Six conseillers, un minimum

ÉDITORIAL / Le maire de Saint-Prosper-de-Champlain, René Gravel, souhaiterait pouvoir réduire le nombre de membres de son conseil municipal. Quatre conseillers au lieu de six seraient bien suffisants selon lui. Une question d’économie, justifie-t-il. Et la démocratie, elle? On s’en préoccupe?

L’abolition de deux postes de conseillers permettrait, selon le maire Gravel, de réaliser des économies de plus de 7000 $ par année. Sept mille dollars. Vous avez bien lu. Il faut savoir que Saint-Prosper-de-Champlain gère un budget annuel de moins de 2 millions $.

Pour justifier sa réflexion, le maire de Saint-Prosper utilise le ratio de représentation. Avec une population de 552 habitants, un conseiller municipal, à Saint-Prosper, représente 92 citoyens. En comparaison, un conseiller de Notre-Dame-du-Mont-Carmel représente environ 1000 citoyens. Et à Trois-Rivières, un conseiller représente environ 9800 habitants. Évidemment, à Saint-Prosper comme dans la plupart des municipalités de moins de 20 000 habitants, il n’y a pas de découpage en districts électoraux.

Utiliser l’argumentaire du nombre de citoyens ou d’électeurs par conseiller municipal est un peu simpliste. À la rigueur, si on suivait le raisonnement du maire Gravel, on pourrait conclure qu’une petite municipalité de quelques dizaines d’habitants pourrait n’avoir qu’un maire et ce serait parfait. De belles économies en perspective et un maire omnipotent.

La Loi sur les élections et référendums dans les municipalités prévoit que le conseil d’une municipalité dont le territoire n’est pas divisé aux fins électorales se compose du maire et de six conseillers. C’est un minimum que le législateur – le gouvernement du Québec – a considéré comme acceptable. Il y avait une ligne à tracer et on l’a fait. À sept membres dont le maire, un conseil municipal peut répartir efficacement les dossiers: les loisirs, la culture, la voirie, la sécurité, l’environnement, les finances, l’urbanisme.

Il est vrai que ce même législateur a prévu, à l’article 45 de cette même loi, que «le ministre des Affaires municipales [...] peut, sur demande d’une municipalité, fixer, aux conditions et selon les modalités qu’il détermine, un nombre de conseillers inférieur ou supérieur à six.»

Mais cette disposition devrait être vue comme une procédure d’exception. Autrement, on se doute bien que d’autres municipalités s’en seraient prévalues.

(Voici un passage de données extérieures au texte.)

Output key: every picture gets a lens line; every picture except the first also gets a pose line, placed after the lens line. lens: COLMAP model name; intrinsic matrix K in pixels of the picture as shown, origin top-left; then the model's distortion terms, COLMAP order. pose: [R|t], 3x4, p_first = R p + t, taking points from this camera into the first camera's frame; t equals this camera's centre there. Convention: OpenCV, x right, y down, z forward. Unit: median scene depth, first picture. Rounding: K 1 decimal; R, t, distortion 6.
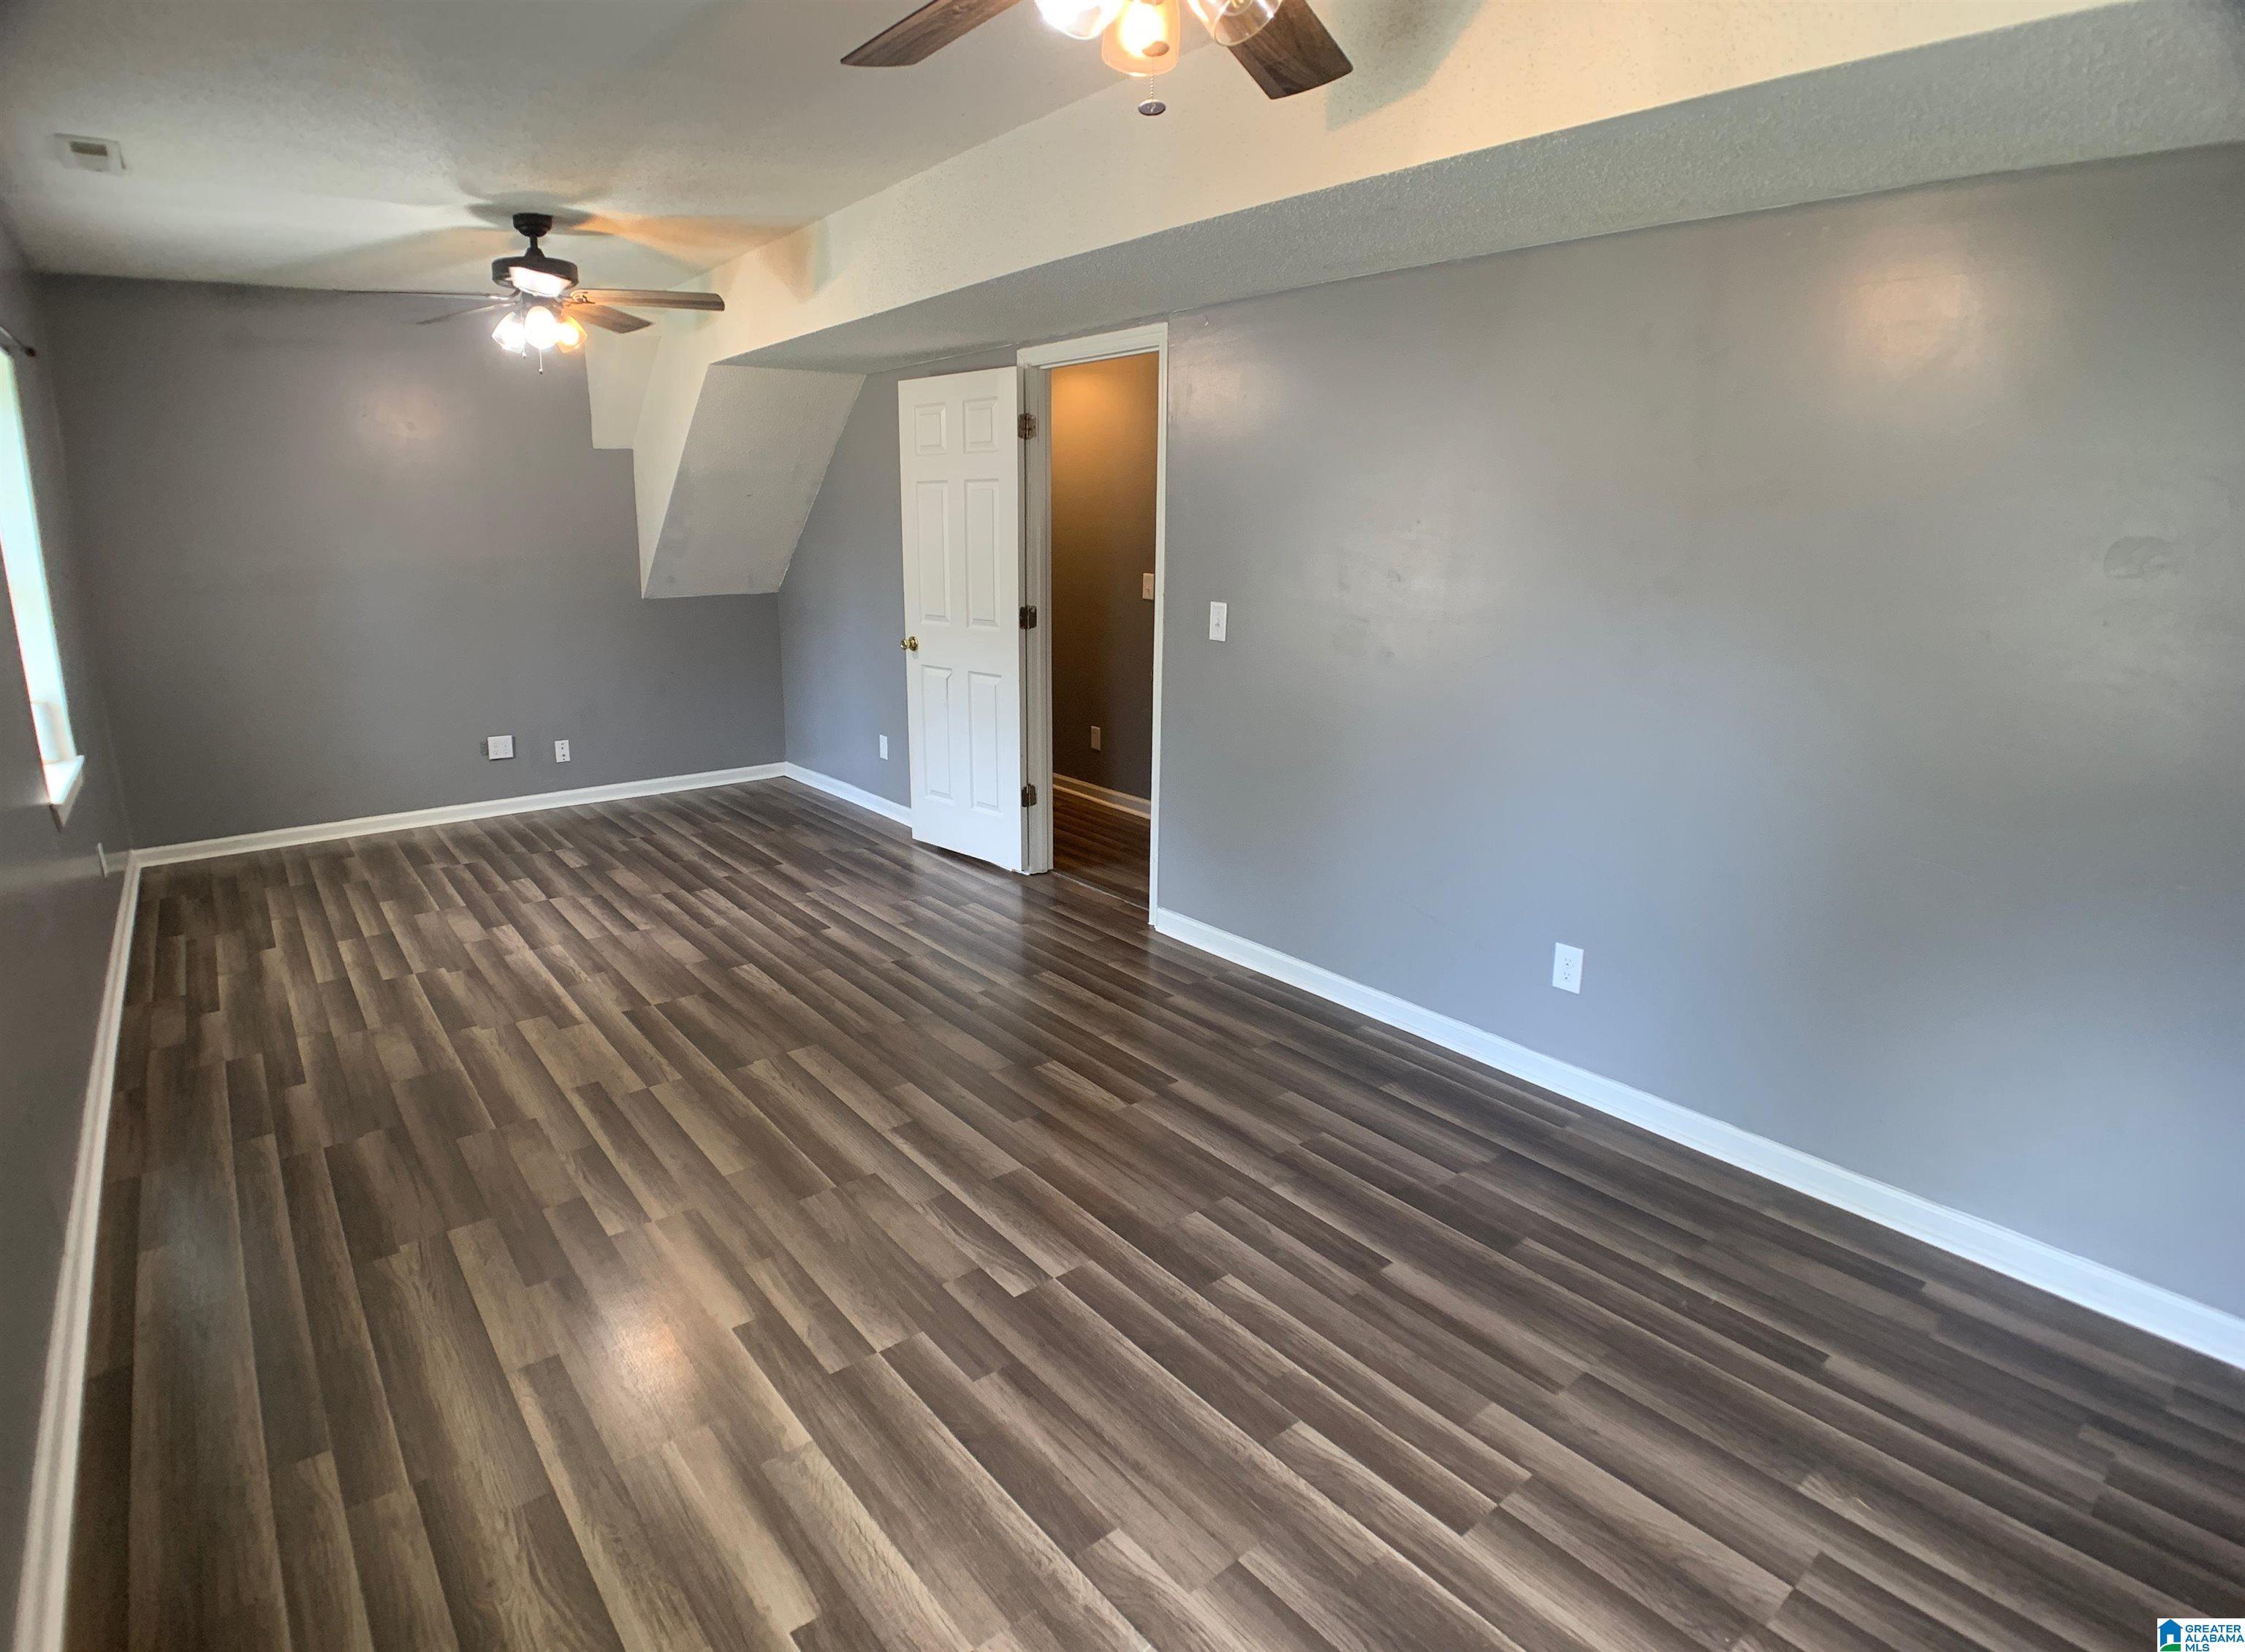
lens RADIAL K [[1213.3, 0, 1122.5], [0, 1213.3, 871.9], [0, 0, 1]] dist [-0.075241, -0.020286]
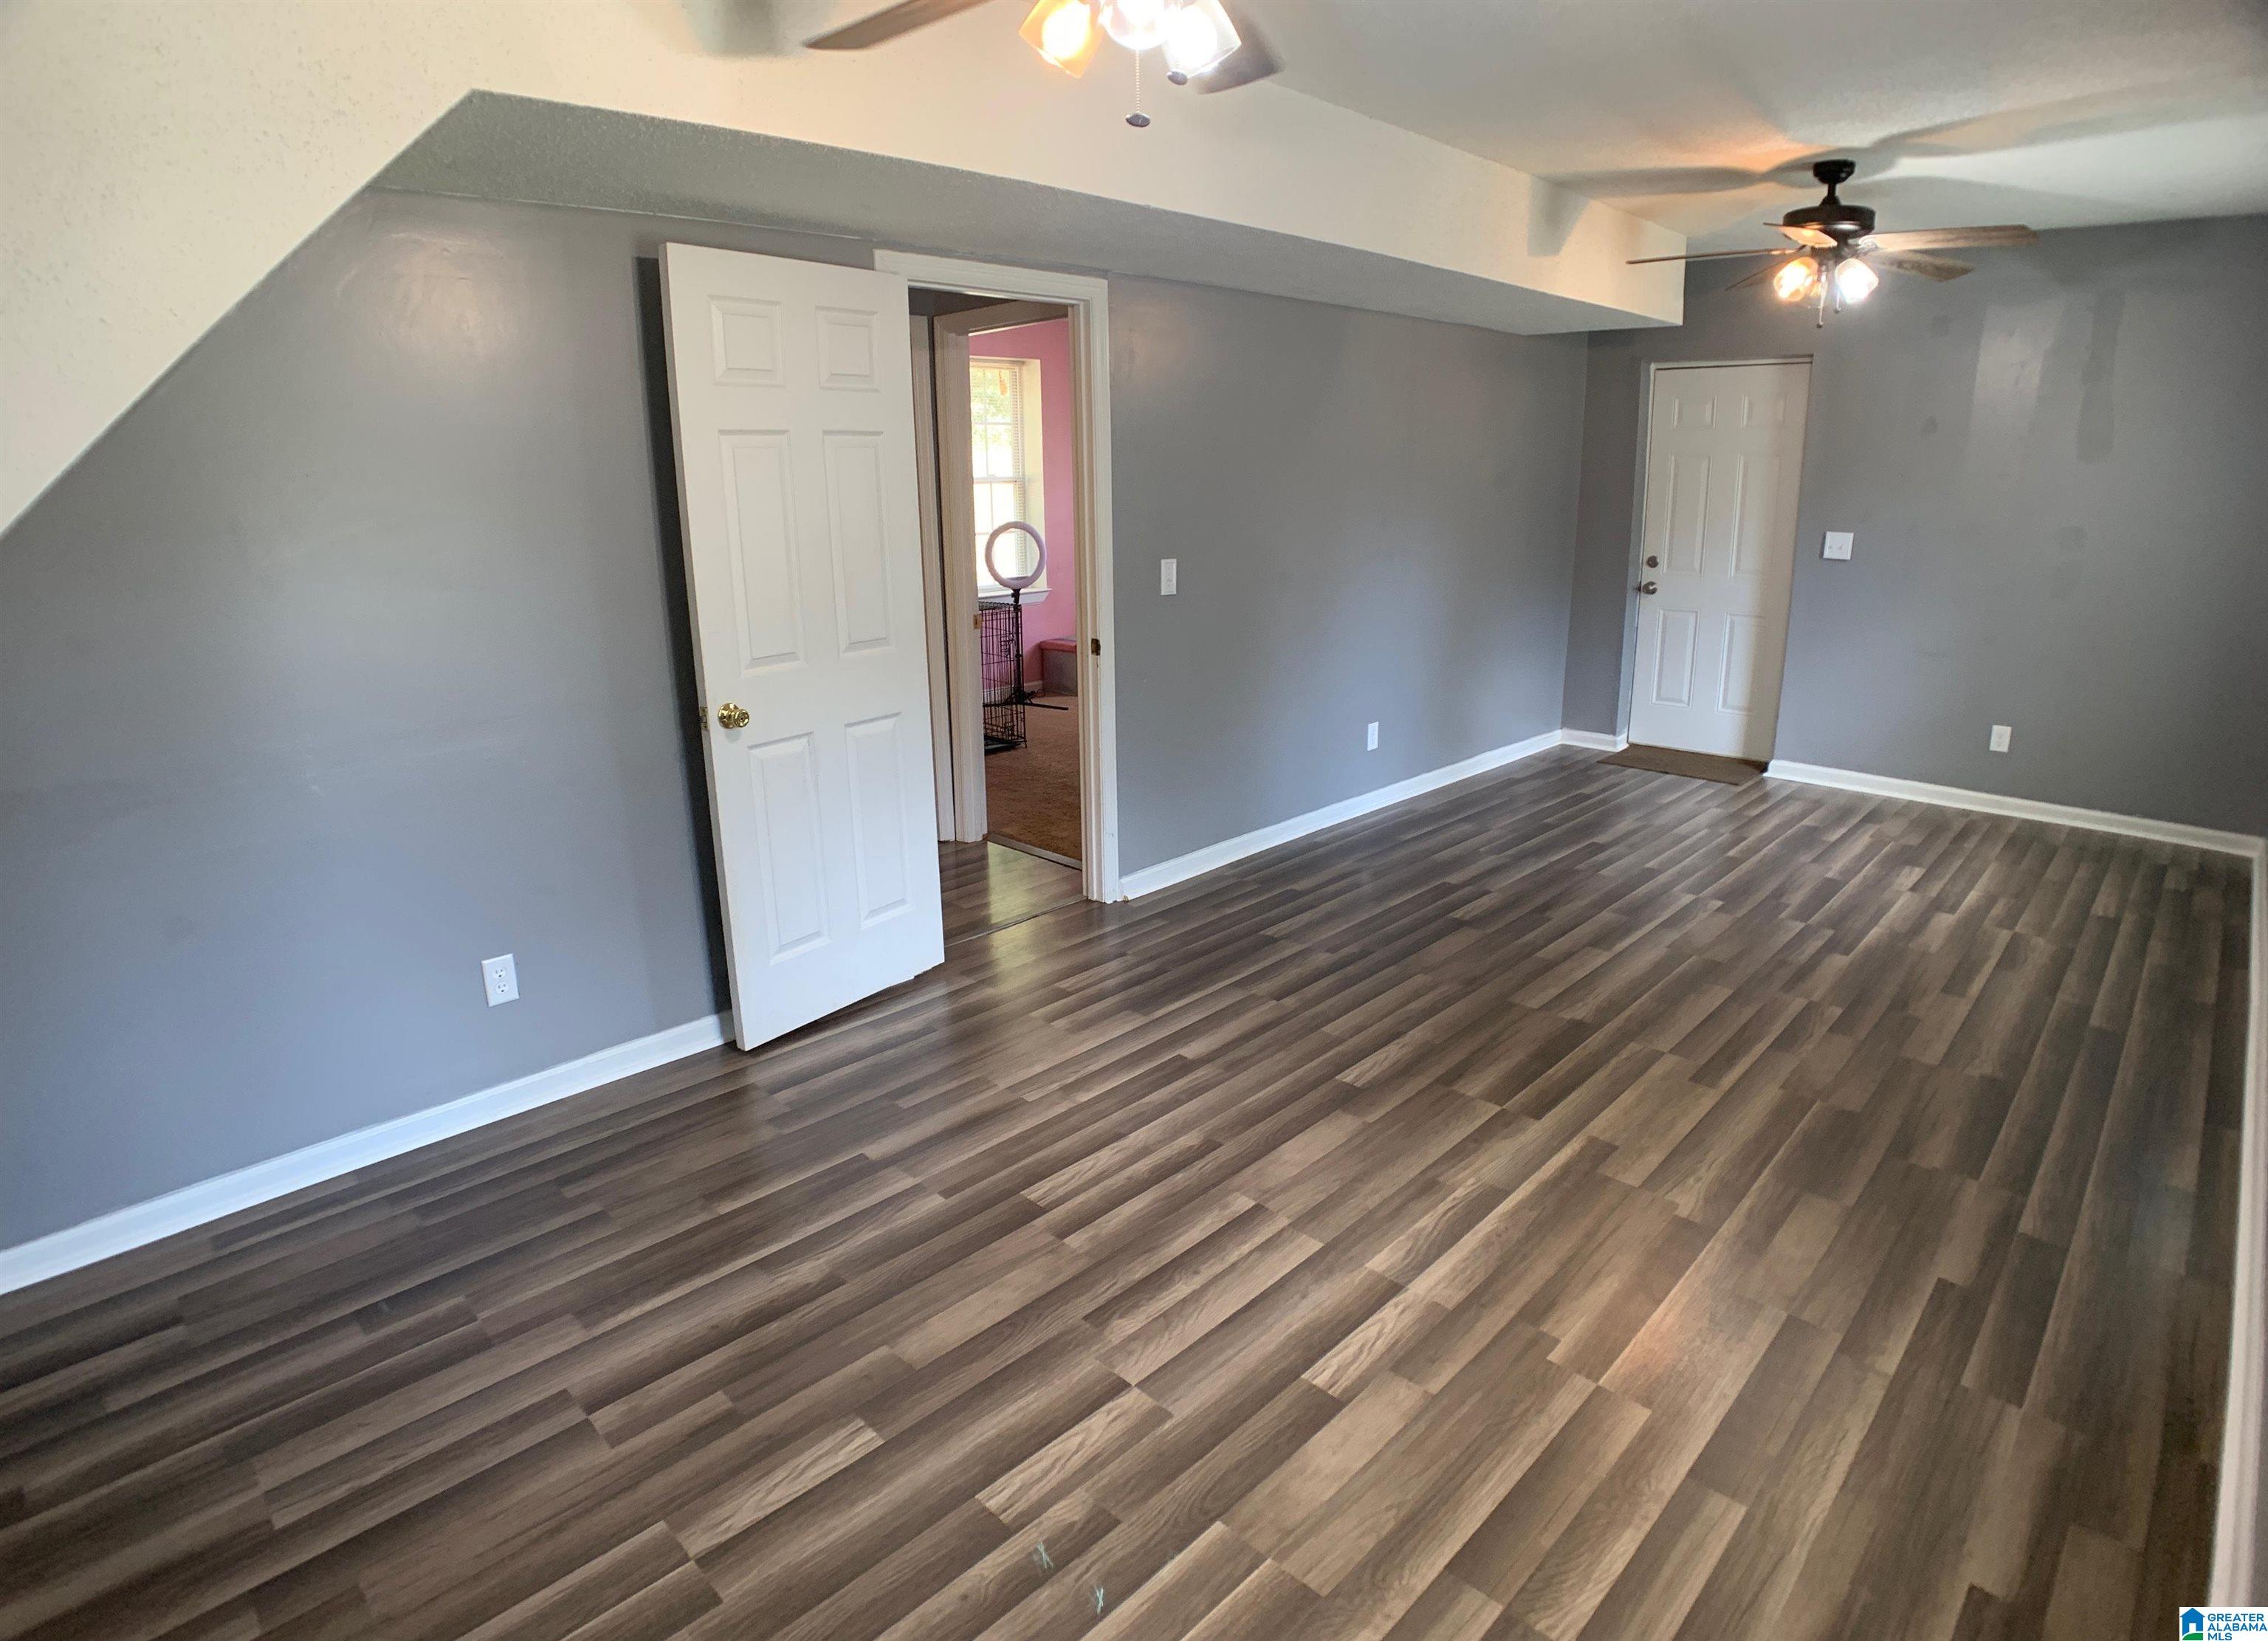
lens RADIAL K [[1283.4, 0, 1136.6], [0, 1283.4, 854.8], [0, 0, 1]] dist [-0.097287, 0.001973]
pose [[-0.173207, -0.282885, 0.943385, -1.044470], [0.287753, 0.901533, 0.323167, -0.351854], [-0.941912, 0.327437, -0.074750, 1.203941]]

Qu’adviendrait-il, selon le raisonnement du maire Gravel, d’une municipalité encore plus petite que Saint-Prosper-de-Champlain? Prenons l’exemple de Lac-Édouard, en Haute-Mauricie, qui compte 196 habitants. Un maire et un conseiller, ce serait suffisant? Et qu’adviendrait-il à Champneuf, en Abitibi-Témiscamingue, où la population est de 132 habitants? À Baie-Johan-Beetz, sur la Côte-Nord, où on compte 94 habitants? À Saint-Guy, dans le Bas-Saint-Laurent, où un conseiller suffirait sans doute pour représenter les 87 habitants.

Mais non, monsieur le maire. On a fait le choix de fixer à sept le nombre minimum de membres d’un conseil municipal. Un maire et six conseillers. Même la Ville de L’Île-Dorval, perdue dans le fleuve entre Montréal et Châteauguay, doit avoir un conseil municipal ainsi composé, et ce, même s’il n’y a que cinq résidents «permanents» et environ 200 résidents saisonniers sur l’île. Difficile de croire que Saint-Prosper ou d’autres municipalités pourraient avoir une dérogation.

En Mauricie et au Centre-du-Québec, on compte 74 municipalités (sur 120) de moins de 1000 habitants. C’est près des deux tiers des municipalités. Elles sont toutes conformes au minimum requis par la loi.

Si ce minimum a été fixé à un maire et six conseillers, c’est qu’on a estimé que cela était suffisant pour éviter les risques de concentration du pouvoir entre les mains d’une personne ou d’un petit groupe de personnes. Souhaitons que l’article 45 invoqué par le maire Gravel demeure un recours d’exception inutilisé. Il en va de la santé et de la stabilité démocratique de nos communautés.